--- Data for this exercise Enclosed Below ---

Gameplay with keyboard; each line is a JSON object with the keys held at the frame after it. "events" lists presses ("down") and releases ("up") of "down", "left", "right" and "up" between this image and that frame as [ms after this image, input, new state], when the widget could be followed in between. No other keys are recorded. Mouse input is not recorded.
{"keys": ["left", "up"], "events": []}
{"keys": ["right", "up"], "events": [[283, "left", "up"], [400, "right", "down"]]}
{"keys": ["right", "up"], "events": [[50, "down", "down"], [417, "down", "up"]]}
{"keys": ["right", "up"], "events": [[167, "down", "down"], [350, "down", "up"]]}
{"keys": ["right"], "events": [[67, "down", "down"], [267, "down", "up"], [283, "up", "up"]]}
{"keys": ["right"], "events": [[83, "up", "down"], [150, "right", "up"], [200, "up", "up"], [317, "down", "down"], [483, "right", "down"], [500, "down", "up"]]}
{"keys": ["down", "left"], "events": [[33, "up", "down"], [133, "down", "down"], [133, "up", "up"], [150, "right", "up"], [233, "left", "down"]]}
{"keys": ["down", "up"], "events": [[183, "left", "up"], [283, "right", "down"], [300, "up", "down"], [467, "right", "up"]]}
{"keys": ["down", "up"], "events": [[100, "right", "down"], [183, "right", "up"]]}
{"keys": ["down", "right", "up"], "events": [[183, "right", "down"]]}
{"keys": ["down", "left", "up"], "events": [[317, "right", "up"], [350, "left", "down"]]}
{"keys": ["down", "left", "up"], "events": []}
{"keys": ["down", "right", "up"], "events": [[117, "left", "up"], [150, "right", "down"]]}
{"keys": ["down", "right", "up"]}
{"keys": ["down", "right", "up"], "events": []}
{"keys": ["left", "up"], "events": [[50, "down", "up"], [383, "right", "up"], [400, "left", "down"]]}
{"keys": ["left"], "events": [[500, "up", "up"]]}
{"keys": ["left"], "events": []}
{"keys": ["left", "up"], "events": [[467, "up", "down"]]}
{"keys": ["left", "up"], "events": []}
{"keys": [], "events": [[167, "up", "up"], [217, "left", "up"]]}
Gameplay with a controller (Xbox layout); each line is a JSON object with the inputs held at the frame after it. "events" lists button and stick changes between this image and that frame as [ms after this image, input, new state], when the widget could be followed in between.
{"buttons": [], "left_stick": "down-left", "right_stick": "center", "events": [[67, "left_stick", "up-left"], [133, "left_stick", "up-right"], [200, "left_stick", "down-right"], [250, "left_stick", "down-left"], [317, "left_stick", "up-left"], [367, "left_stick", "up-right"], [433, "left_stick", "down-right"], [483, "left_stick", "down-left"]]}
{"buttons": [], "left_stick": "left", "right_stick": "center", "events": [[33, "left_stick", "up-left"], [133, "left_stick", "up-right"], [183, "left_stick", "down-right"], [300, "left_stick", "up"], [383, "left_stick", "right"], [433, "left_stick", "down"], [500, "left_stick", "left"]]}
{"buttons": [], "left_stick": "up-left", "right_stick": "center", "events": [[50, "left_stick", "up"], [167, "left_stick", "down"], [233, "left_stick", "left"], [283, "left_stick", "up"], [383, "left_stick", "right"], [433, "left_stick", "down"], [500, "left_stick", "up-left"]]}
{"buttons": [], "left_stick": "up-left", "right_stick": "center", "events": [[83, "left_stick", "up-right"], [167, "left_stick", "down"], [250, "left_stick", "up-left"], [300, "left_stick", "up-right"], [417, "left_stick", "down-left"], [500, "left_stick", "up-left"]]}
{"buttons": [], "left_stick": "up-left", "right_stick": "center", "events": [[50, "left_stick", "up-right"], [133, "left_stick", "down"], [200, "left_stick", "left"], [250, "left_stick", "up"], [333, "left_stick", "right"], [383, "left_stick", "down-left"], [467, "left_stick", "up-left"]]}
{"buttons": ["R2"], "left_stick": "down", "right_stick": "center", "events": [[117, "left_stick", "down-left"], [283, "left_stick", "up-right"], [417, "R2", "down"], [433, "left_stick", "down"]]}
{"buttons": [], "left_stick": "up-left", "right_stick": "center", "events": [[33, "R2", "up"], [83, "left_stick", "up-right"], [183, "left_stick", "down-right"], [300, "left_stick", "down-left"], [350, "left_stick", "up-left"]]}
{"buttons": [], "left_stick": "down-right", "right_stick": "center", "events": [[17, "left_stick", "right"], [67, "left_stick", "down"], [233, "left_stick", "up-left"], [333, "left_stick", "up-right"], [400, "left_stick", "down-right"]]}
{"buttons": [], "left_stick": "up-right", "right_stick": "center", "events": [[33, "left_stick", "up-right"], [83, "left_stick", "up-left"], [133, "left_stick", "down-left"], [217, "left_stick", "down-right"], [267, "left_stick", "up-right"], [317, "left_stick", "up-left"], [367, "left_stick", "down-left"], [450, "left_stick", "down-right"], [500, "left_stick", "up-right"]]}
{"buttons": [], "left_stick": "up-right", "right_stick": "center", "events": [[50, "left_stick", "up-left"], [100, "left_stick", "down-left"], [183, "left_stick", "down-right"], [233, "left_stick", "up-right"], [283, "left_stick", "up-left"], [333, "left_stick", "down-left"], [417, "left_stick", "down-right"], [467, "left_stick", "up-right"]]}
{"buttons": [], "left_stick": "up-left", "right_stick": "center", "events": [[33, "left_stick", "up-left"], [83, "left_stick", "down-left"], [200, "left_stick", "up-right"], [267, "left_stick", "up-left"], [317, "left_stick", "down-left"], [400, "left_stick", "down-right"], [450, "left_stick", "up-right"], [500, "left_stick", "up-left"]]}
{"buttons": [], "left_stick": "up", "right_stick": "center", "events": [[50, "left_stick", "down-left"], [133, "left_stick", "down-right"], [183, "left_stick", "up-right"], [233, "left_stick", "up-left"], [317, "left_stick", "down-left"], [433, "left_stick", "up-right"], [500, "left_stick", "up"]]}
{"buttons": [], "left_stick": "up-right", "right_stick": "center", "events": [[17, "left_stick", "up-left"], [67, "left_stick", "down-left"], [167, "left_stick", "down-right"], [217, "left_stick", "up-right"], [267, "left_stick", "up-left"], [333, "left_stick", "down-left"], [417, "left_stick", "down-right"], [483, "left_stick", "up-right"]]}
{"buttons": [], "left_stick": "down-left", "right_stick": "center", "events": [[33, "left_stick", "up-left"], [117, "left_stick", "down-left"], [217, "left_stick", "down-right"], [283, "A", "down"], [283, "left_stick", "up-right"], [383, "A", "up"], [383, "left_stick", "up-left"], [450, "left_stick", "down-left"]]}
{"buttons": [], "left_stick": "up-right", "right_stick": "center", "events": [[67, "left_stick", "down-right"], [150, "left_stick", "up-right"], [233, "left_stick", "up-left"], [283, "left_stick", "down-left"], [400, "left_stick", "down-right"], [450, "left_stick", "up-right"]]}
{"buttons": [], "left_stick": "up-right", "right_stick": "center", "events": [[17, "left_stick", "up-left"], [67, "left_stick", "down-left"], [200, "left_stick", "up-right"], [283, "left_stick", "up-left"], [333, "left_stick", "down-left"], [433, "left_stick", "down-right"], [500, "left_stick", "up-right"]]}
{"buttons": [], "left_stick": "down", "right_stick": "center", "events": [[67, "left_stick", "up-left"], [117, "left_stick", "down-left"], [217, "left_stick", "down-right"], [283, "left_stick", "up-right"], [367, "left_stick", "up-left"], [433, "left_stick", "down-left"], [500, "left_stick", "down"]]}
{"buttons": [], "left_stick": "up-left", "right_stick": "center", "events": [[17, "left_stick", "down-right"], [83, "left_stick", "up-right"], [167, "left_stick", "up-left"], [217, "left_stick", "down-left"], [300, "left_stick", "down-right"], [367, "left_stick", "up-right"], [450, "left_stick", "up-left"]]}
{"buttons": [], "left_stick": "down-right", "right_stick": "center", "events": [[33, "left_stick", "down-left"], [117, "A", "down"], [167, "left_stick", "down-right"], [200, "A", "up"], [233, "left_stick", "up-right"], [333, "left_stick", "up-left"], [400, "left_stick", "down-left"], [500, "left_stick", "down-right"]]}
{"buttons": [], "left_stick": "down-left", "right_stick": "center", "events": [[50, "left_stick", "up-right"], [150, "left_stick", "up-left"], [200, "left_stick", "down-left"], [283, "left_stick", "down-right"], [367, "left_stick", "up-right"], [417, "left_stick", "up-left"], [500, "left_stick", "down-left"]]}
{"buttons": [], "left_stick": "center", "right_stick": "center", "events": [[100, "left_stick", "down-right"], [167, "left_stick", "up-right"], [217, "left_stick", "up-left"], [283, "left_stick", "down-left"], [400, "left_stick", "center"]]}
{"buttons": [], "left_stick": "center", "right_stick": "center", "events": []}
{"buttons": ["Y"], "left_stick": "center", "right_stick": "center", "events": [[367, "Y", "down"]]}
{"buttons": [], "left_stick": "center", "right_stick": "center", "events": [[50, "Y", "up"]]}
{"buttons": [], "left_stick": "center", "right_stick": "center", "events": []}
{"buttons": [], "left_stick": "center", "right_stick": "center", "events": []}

--- End of Enclosed Data for this exercise ---

■ Aim of the task ■
Scan the entries above for the word "state", then copy every line in which it occurs.

■ Response to the task ■
Gameplay with keyboard; each line is a JSON object with the keys held at the frame after it. "events" lists presses ("down") and releases ("up") of "down", "left", "right" and "up" between this image and that frame as [ms after this image, input, new state], when the widget could be followed in between. No other keys are recorded. Mouse input is not recorded.
Gameplay with a controller (Xbox layout); each line is a JSON object with the inputs held at the frame after it. "events" lists button and stick changes between this image and that frame as [ms after this image, input, new state], when the widget could be followed in between.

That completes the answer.